Given information
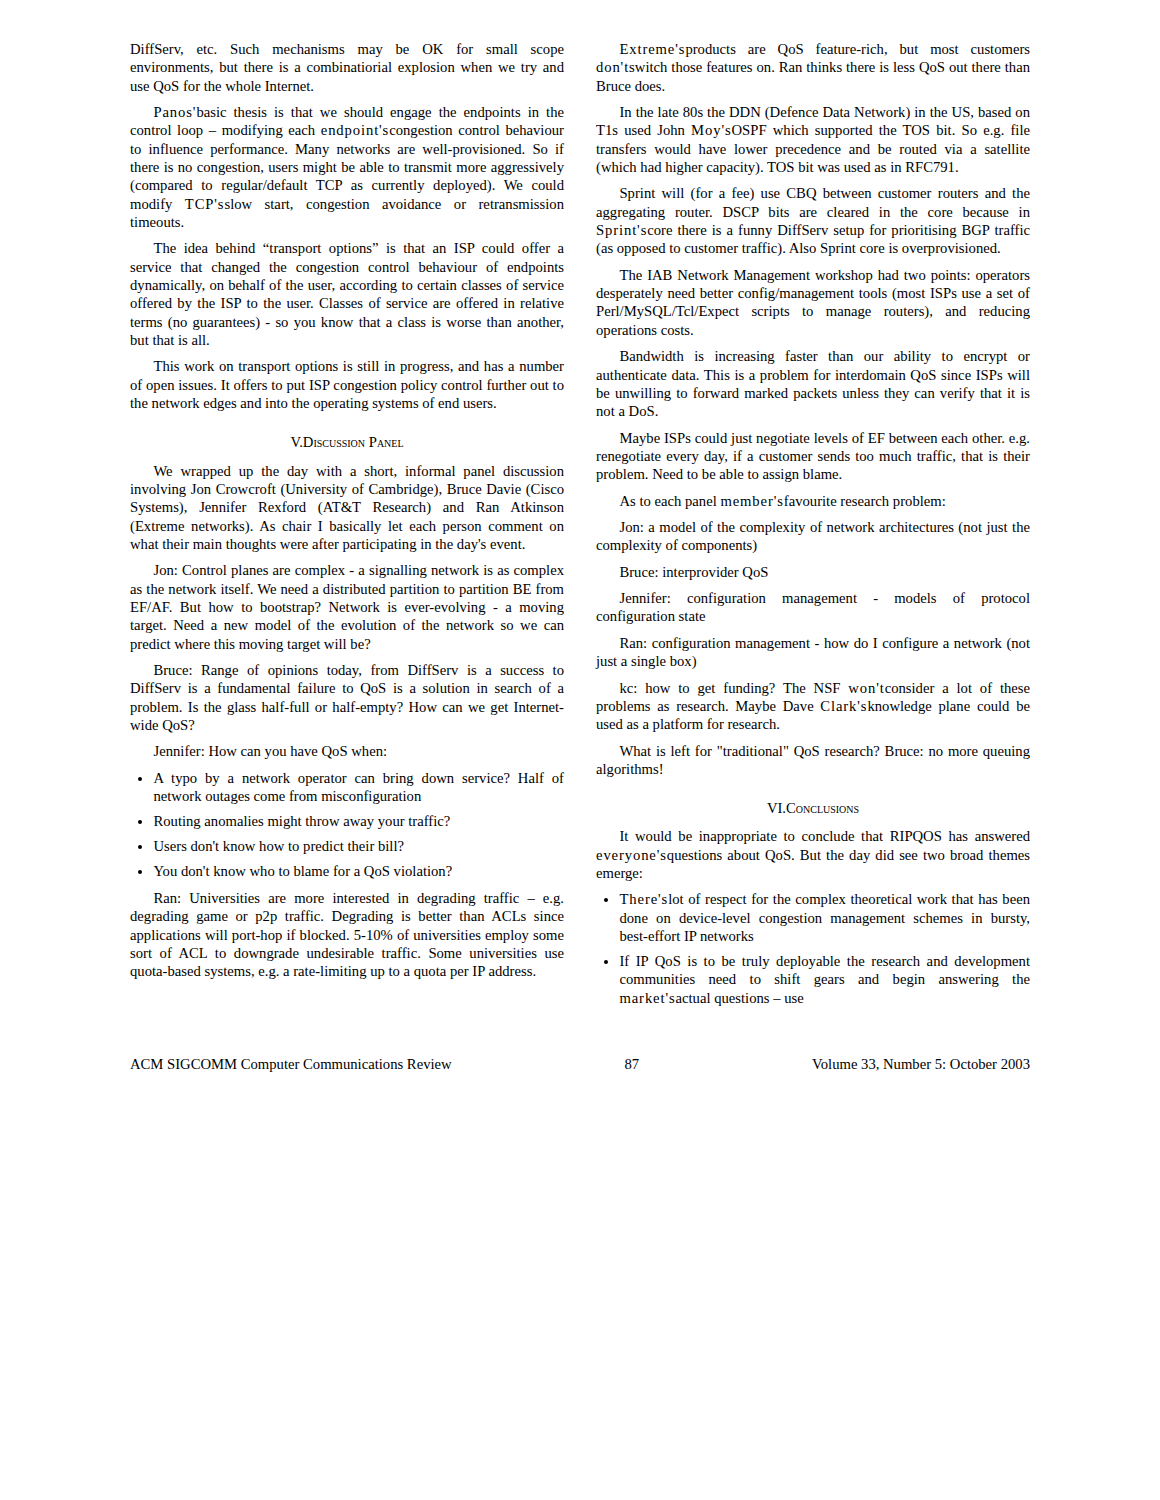DiffServ, etc. Such mechanisms may be OK for small scope environments, but there is a combinatiorial explosion when we try and use QoS for the whole Internet.
Panos'basic thesis is that we should engage the endpoints in the control loop – modifying each endpoint'scongestion control behaviour to influence performance. Many networks are well-provisioned. So if there is no congestion, users might be able to transmit more aggressively (compared to regular/default TCP as currently deployed). We could modify TCP'sslow start, congestion avoidance or retransmission timeouts.
The idea behind “transport options” is that an ISP could offer a service that changed the congestion control behaviour of endpoints dynamically, on behalf of the user, according to certain classes of service offered by the ISP to the user. Classes of service are offered in relative terms (no guarantees) - so you know that a class is worse than another, but that is all.
This work on transport options is still in progress, and has a number of open issues. It offers to put ISP congestion policy control further out to the network edges and into the operating systems of end users.
V.Discussion Panel
We wrapped up the day with a short, informal panel discussion involving Jon Crowcroft (University of Cambridge), Bruce Davie (Cisco Systems), Jennifer Rexford (AT&T Research) and Ran Atkinson (Extreme networks). As chair I basically let each person comment on what their main thoughts were after participating in the day's event.
Jon: Control planes are complex - a signalling network is as complex as the network itself. We need a distributed partition to partition BE from EF/AF. But how to bootstrap? Network is ever-evolving - a moving target. Need a new model of the evolution of the network so we can predict where this moving target will be?
Bruce: Range of opinions today, from DiffServ is a success to DiffServ is a fundamental failure to QoS is a solution in search of a problem. Is the glass half-full or half-empty? How can we get Internet-wide QoS?
Jennifer: How can you have QoS when:
A typo by a network operator can bring down service? Half of network outages come from misconfiguration
Routing anomalies might throw away your traffic?
Users don't know how to predict their bill?
You don't know who to blame for a QoS violation?
Ran: Universities are more interested in degrading traffic – e.g. degrading game or p2p traffic. Degrading is better than ACLs since applications will port-hop if blocked. 5-10% of universities employ some sort of ACL to downgrade undesirable traffic. Some universities use quota-based systems, e.g. a rate-limiting up to a quota per IP address.
Extreme'sproducts are QoS feature-rich, but most customers don'tswitch those features on. Ran thinks there is less QoS out there than Bruce does.
In the late 80s the DDN (Defence Data Network) in the US, based on T1s used John Moy's OSPF which supported the TOS bit. So e.g. file transfers would have lower precedence and be routed via a satellite (which had higher capacity). TOS bit was used as in RFC791.
Sprint will (for a fee) use CBQ between customer routers and the aggregating router. DSCP bits are cleared in the core because in Sprint'score there is a funny DiffServ setup for prioritising BGP traffic (as opposed to customer traffic). Also Sprint core is overprovisioned.
The IAB Network Management workshop had two points: operators desperately need better config/management tools (most ISPs use a set of Perl/MySQL/Tcl/Expect scripts to manage routers), and reducing operations costs.
Bandwidth is increasing faster than our ability to encrypt or authenticate data. This is a problem for interdomain QoS since ISPs will be unwilling to forward marked packets unless they can verify that it is not a DoS.
Maybe ISPs could just negotiate levels of EF between each other. e.g. renegotiate every day, if a customer sends too much traffic, that is their problem. Need to be able to assign blame.
As to each panel member'sfavourite research problem:
Jon: a model of the complexity of network architectures (not just the complexity of components)
Bruce: interprovider QoS
Jennifer: configuration management - models of protocol configuration state
Ran: configuration management - how do I configure a network (not just a single box)
kc: how to get funding? The NSF won'tconsider a lot of these problems as research. Maybe Dave Clark'sknowledge plane could be used as a platform for research.
What is left for "traditional" QoS research? Bruce: no more queuing algorithms!
VI.Conclusions
It would be inappropriate to conclude that RIPQOS has answered everyone'squestions about QoS. But the day did see two broad themes emerge:
There'slot of respect for the complex theoretical work that has been done on device-level congestion management schemes in bursty, best-effort IP networks
If IP QoS is to be truly deployable the research and development communities need to shift gears and begin answering the market'sactual questions – use
ACM SIGCOMM Computer Communications Review
87
Volume 33, Number 5: October 2003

What the task requires
Return only the lines between the one holding "The idea behind" and the one holding "Jon: Control planes", inclusive, exactly as they appear above.

Answer space
The idea behind “transport options” is that an ISP could offer a service that changed the congestion control behaviour of endpoints dynamically, on behalf of the user, according to certain classes of service offered by the ISP to the user. Classes of service are offered in relative terms (no guarantees) - so you know that a class is worse than another, but that is all.
This work on transport options is still in progress, and has a number of open issues. It offers to put ISP congestion policy control further out to the network edges and into the operating systems of end users.
V.Discussion Panel
We wrapped up the day with a short, informal panel discussion involving Jon Crowcroft (University of Cambridge), Bruce Davie (Cisco Systems), Jennifer Rexford (AT&T Research) and Ran Atkinson (Extreme networks). As chair I basically let each person comment on what their main thoughts were after participating in the day's event.
Jon: Control planes are complex - a signalling network is as complex as the network itself. We need a distributed partition to partition BE from EF/AF. But how to bootstrap? Network is ever-evolving - a moving target. Need a new model of the evolution of the network so we can predict where this moving target will be?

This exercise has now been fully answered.